# Activity
The lines below are to be quoted exactly, from the first through the one that contains "The above title".

# Stored records

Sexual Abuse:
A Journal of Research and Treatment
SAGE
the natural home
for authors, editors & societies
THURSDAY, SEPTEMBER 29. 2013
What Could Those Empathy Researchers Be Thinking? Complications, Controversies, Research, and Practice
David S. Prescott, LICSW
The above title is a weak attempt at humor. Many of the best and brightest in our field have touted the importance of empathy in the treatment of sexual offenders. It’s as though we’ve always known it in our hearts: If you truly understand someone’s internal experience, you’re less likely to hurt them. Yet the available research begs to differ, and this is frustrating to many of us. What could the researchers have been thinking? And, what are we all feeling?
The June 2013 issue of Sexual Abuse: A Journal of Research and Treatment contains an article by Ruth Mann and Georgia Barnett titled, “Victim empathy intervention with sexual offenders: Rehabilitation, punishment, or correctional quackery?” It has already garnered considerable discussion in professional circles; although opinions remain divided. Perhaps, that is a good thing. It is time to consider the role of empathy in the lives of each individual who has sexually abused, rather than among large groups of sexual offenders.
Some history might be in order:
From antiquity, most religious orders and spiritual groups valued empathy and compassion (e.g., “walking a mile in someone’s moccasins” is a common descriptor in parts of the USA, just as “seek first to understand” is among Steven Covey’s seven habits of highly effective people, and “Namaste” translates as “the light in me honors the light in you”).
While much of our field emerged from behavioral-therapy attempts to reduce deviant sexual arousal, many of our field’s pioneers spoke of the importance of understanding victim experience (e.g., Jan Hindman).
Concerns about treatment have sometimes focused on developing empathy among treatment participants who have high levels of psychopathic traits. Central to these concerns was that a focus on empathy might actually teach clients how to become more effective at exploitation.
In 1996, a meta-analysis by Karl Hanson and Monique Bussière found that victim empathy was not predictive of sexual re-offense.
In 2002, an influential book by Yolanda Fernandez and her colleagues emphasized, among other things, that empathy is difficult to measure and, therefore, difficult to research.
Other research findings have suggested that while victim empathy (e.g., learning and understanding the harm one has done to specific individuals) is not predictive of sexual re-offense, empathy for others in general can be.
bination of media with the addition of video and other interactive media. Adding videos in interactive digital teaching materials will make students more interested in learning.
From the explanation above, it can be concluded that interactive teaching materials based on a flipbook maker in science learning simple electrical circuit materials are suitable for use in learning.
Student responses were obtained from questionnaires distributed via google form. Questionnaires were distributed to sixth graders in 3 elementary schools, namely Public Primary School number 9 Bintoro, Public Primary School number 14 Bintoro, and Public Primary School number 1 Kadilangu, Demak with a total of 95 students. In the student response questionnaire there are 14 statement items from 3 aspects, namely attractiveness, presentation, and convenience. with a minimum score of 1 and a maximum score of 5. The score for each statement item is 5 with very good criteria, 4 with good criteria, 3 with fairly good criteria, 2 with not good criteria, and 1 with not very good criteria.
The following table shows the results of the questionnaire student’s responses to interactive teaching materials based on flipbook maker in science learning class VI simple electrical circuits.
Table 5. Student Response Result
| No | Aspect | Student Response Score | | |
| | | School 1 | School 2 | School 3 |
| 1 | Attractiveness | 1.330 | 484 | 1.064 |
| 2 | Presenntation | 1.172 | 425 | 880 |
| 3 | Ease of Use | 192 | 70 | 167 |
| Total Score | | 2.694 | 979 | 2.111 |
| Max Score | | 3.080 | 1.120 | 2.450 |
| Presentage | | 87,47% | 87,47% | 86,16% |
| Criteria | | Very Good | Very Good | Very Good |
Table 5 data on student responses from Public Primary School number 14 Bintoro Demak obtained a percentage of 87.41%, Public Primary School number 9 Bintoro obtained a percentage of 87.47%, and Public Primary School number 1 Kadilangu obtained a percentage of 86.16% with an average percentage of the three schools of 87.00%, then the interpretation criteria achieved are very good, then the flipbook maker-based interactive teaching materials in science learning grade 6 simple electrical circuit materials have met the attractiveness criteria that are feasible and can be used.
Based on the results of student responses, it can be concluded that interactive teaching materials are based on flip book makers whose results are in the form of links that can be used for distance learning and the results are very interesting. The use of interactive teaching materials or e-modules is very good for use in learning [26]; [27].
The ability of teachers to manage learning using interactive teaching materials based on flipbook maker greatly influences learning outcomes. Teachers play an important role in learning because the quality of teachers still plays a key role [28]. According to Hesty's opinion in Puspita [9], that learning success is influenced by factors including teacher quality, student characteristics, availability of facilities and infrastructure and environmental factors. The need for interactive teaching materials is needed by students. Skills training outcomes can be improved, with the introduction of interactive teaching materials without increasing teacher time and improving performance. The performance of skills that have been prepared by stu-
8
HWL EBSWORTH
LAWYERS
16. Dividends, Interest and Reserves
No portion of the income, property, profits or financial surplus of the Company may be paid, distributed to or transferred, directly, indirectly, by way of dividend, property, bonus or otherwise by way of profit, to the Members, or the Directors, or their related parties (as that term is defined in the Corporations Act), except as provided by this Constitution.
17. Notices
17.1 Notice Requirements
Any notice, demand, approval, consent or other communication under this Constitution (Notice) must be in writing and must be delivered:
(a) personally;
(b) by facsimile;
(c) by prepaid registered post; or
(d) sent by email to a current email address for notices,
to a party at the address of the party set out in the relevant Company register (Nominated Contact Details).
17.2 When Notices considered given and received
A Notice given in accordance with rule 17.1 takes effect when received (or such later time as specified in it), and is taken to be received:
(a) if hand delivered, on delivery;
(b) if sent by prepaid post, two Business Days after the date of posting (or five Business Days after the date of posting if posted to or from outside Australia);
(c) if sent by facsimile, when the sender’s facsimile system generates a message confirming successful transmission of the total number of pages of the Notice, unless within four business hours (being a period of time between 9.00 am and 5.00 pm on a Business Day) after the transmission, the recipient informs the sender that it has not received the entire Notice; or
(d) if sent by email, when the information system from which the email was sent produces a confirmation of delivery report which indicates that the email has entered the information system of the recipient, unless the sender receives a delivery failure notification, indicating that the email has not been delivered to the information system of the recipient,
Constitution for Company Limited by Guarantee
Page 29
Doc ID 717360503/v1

# Solution to this exercise
Sexual Abuse:
A Journal of Research and Treatment
SAGE
the natural home
for authors, editors & societies
THURSDAY, SEPTEMBER 29. 2013
What Could Those Empathy Researchers Be Thinking? Complications, Controversies, Research, and Practice
David S. Prescott, LICSW
The above title is a weak attempt at humor. Many of the best and brightest in our field have touted the importance of empathy in the treatment of sexual offenders. It’s as though we’ve always known it in our hearts: If you truly understand someone’s internal experience, you’re less likely to hurt them. Yet the available research begs to differ, and this is frustrating to many of us. What could the researchers have been thinking? And, what are we all feeling?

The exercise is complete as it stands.